Torrence Boone Talks Talent

Enfatico Chief on Recruitment and Retention

By Published on .

Kelly Eidson Kelly Eidson
Earlier this month Torrence Boone, CEO of WPP's Enfatico, came to speak for University of Texas' ongoing Thought Leadership in Advertising Lecture Series. He told us about the philosophy of Enfatico and the agency's ideas on where the future of our industry lies.

It struck me that Enfatico is a massive exercise in organizing talent. It has lofty ambitions to "crush silos" that agency people often complain about. Enfatico is a huge undertaking, so I asked Boone to explain how his organization handles recruiting and keeping the best people. Here's what he had to say:

Enfatico likes to find people who don't necessarily come from an advertising background. They want people who have an entrepreneurial spirit and are looking to do things differently. They don't want people who are allergic to risk, or those who don't play well with others. Collaboration is key to creativity, so they look to hire people who "have it in their DNA" that they work best in a team. Enfatico's biggest draw is its culture, and the fact that it's something new that people want to be a part of.

Boone says Enfatico likes the philosophy of Ben Zander, conductor of the Boston Philharmonic Orchestra. In a nutshell, Zander argues that organizations should "give everyone an A" when they come in the door, because people are more creative and perform better in a group when they can focus on the project at hand, rather than how they'll be judged by others at the end. Boone said that Enfatico still evaluates employees and expects results, but encourages its people to set their own goals as the standard they'll be held to.

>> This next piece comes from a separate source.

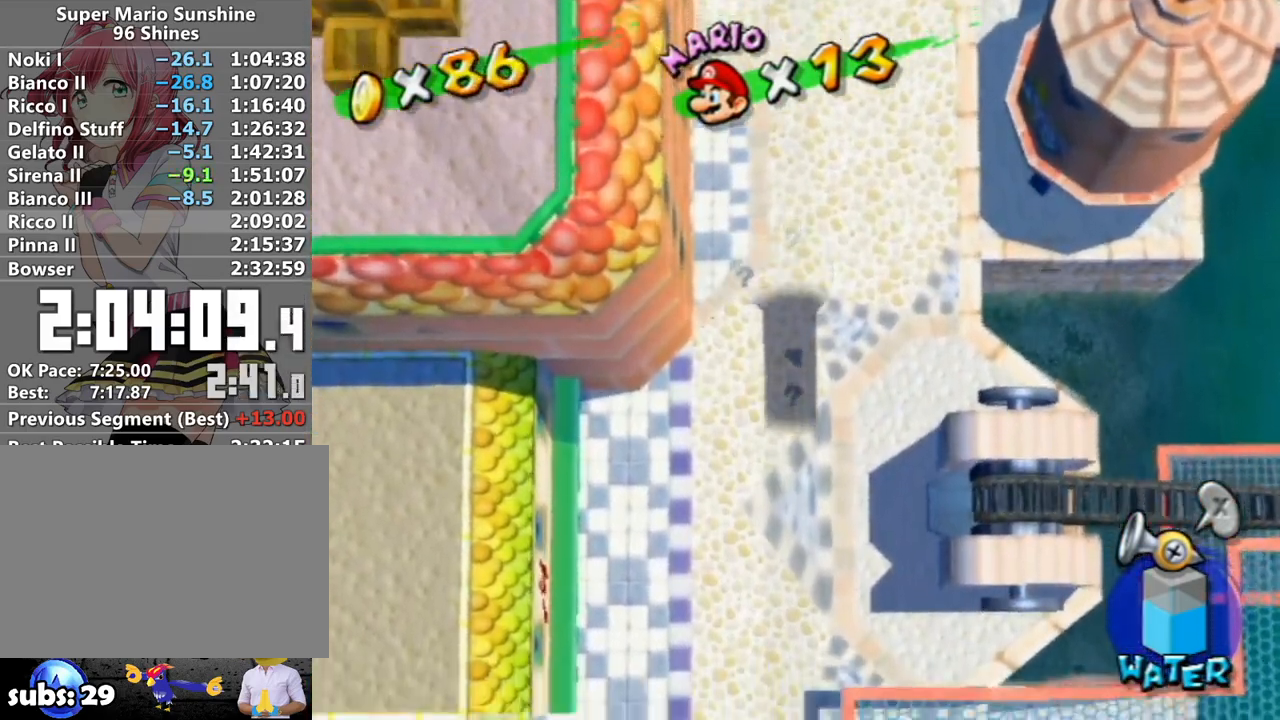
{"buttons": [], "left_stick": "up", "right_stick": "center", "events": [[50, "left_stick", "up"]]}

After Boone's lecture, some other students and I had a fairly heated class discussion about the agency and its mission. Enfatico has made some lofty promises and has set the bar high. My opinion is that it's premature to criticize Enfatico before the shop is a year old, especially when most of the work it's produced so far is not directed at an American audience. Rome, after all, was not built in a day. They certainly are talking about change a lot, and they're going to have to live up to it if they want to be taken seriously, but isn't this what all start-ups go through?

I'd love to hear any thoughts you guys have on this. There's obviously a lot of debate about Enfatico, but I think it's in the industry's best interest that they're successful, especially in times like these. As always, it's all going to come down to whether they get the results for Dell.